Copy out, word for word, everything from the line containing "order: Cucurbitales" down to the end of the data, including that first line.

+++

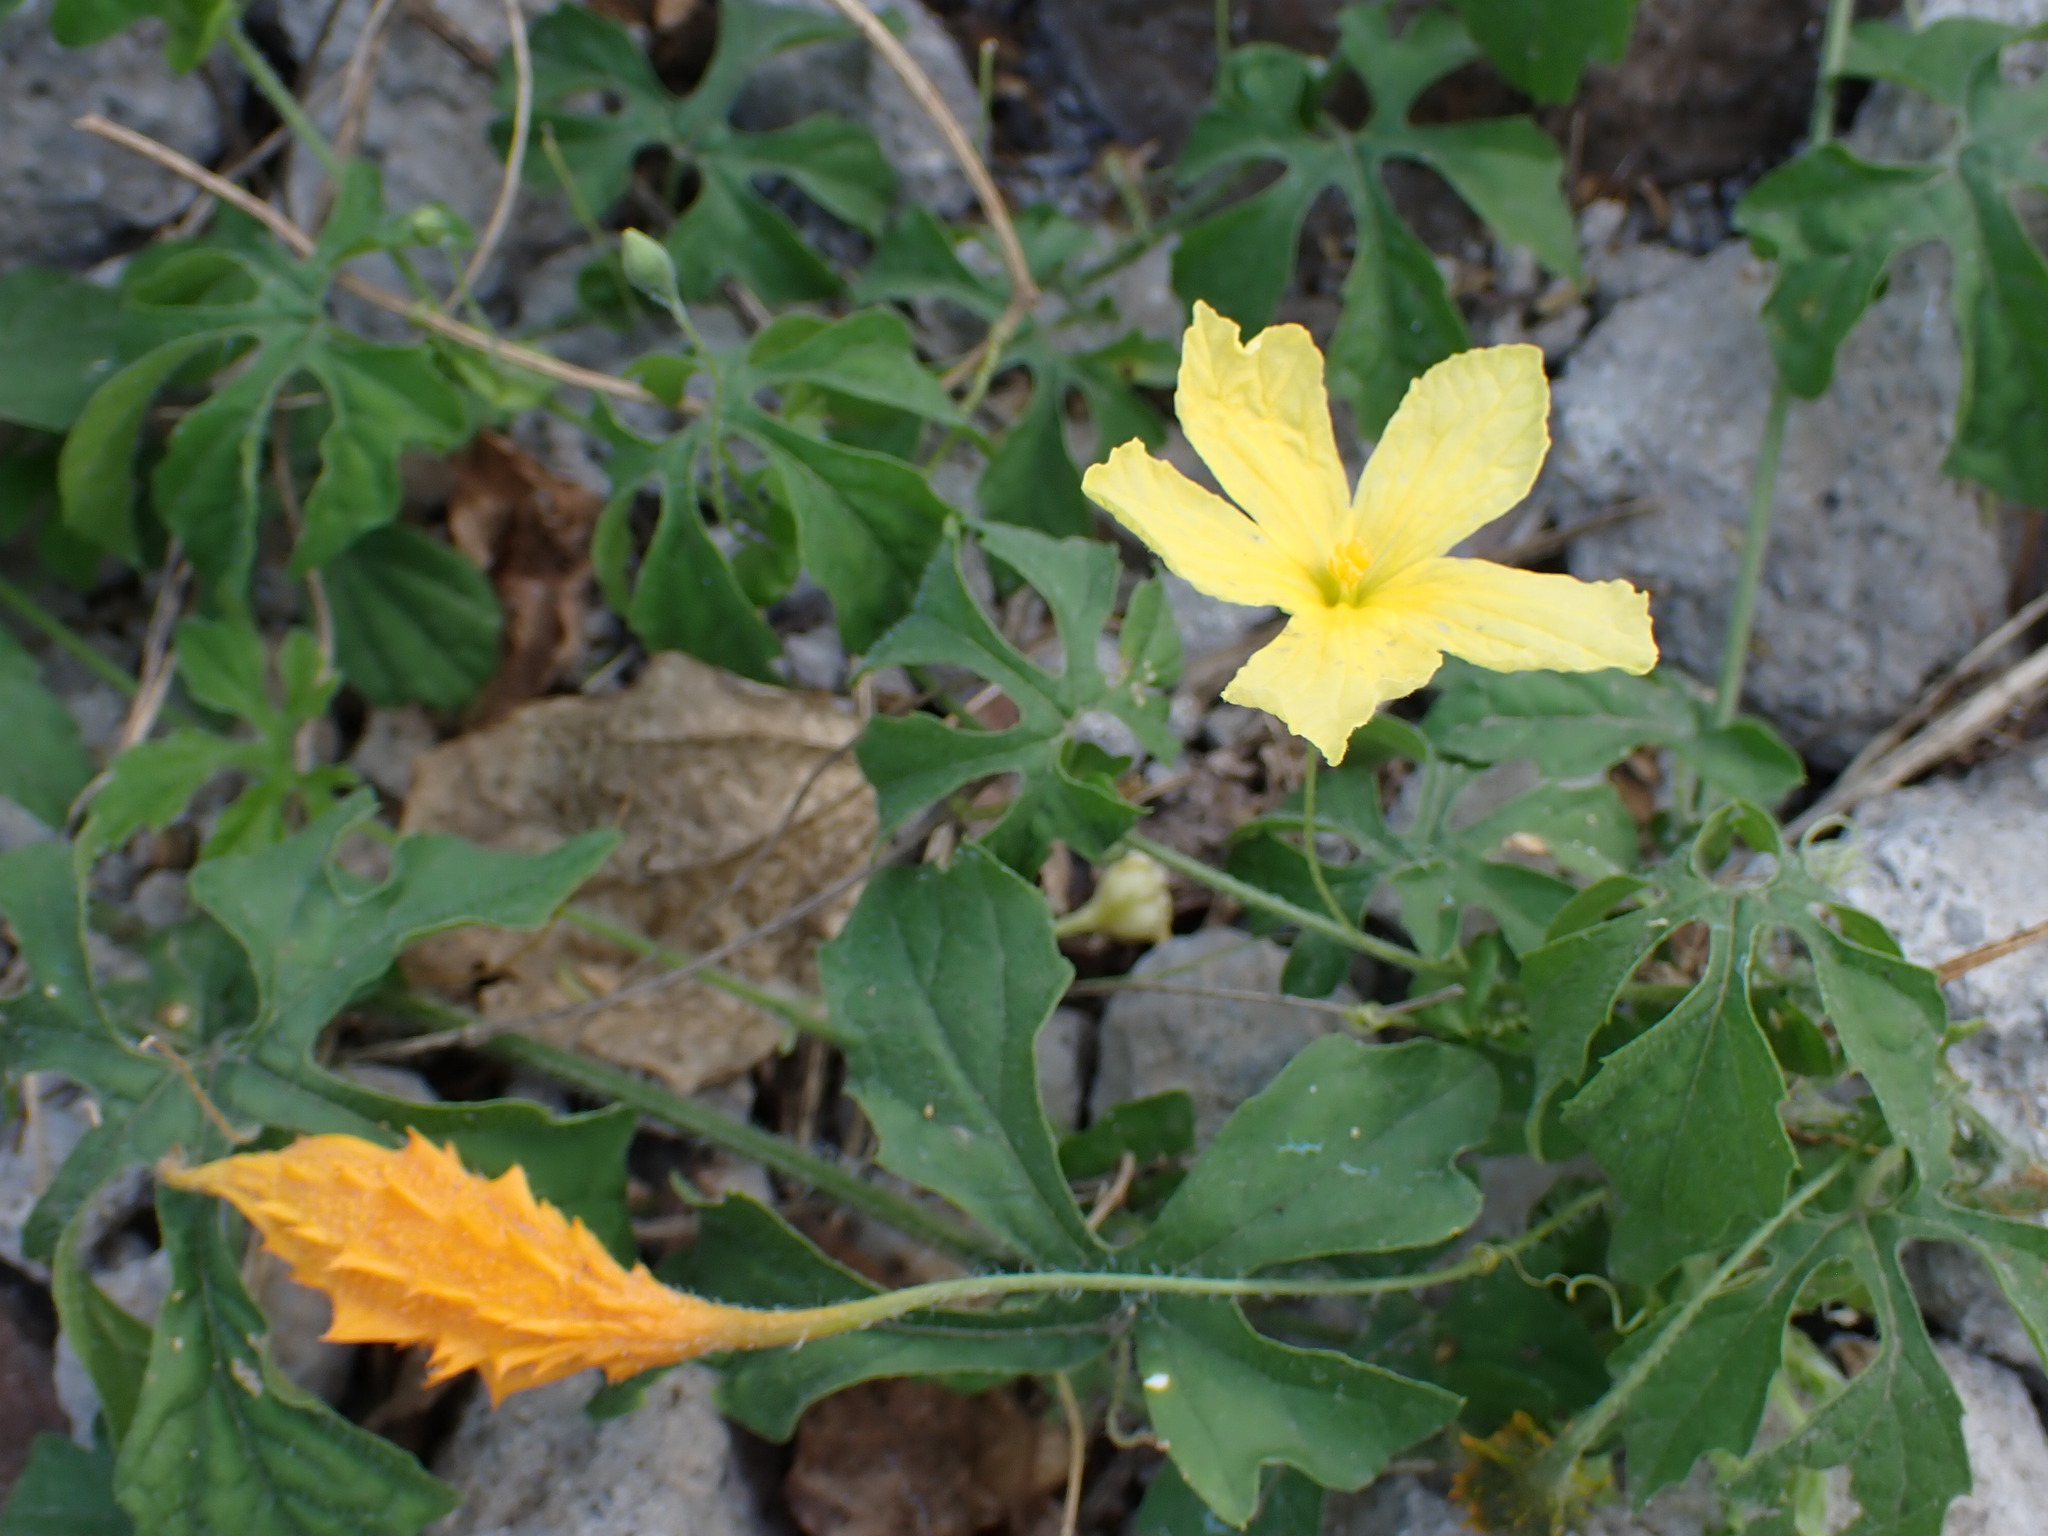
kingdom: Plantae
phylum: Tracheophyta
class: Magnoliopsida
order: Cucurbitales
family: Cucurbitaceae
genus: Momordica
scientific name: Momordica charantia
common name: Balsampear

+++

# FULL ANSWER:
order: Cucurbitales
family: Cucurbitaceae
genus: Momordica
scientific name: Momordica charantia
common name: Balsampear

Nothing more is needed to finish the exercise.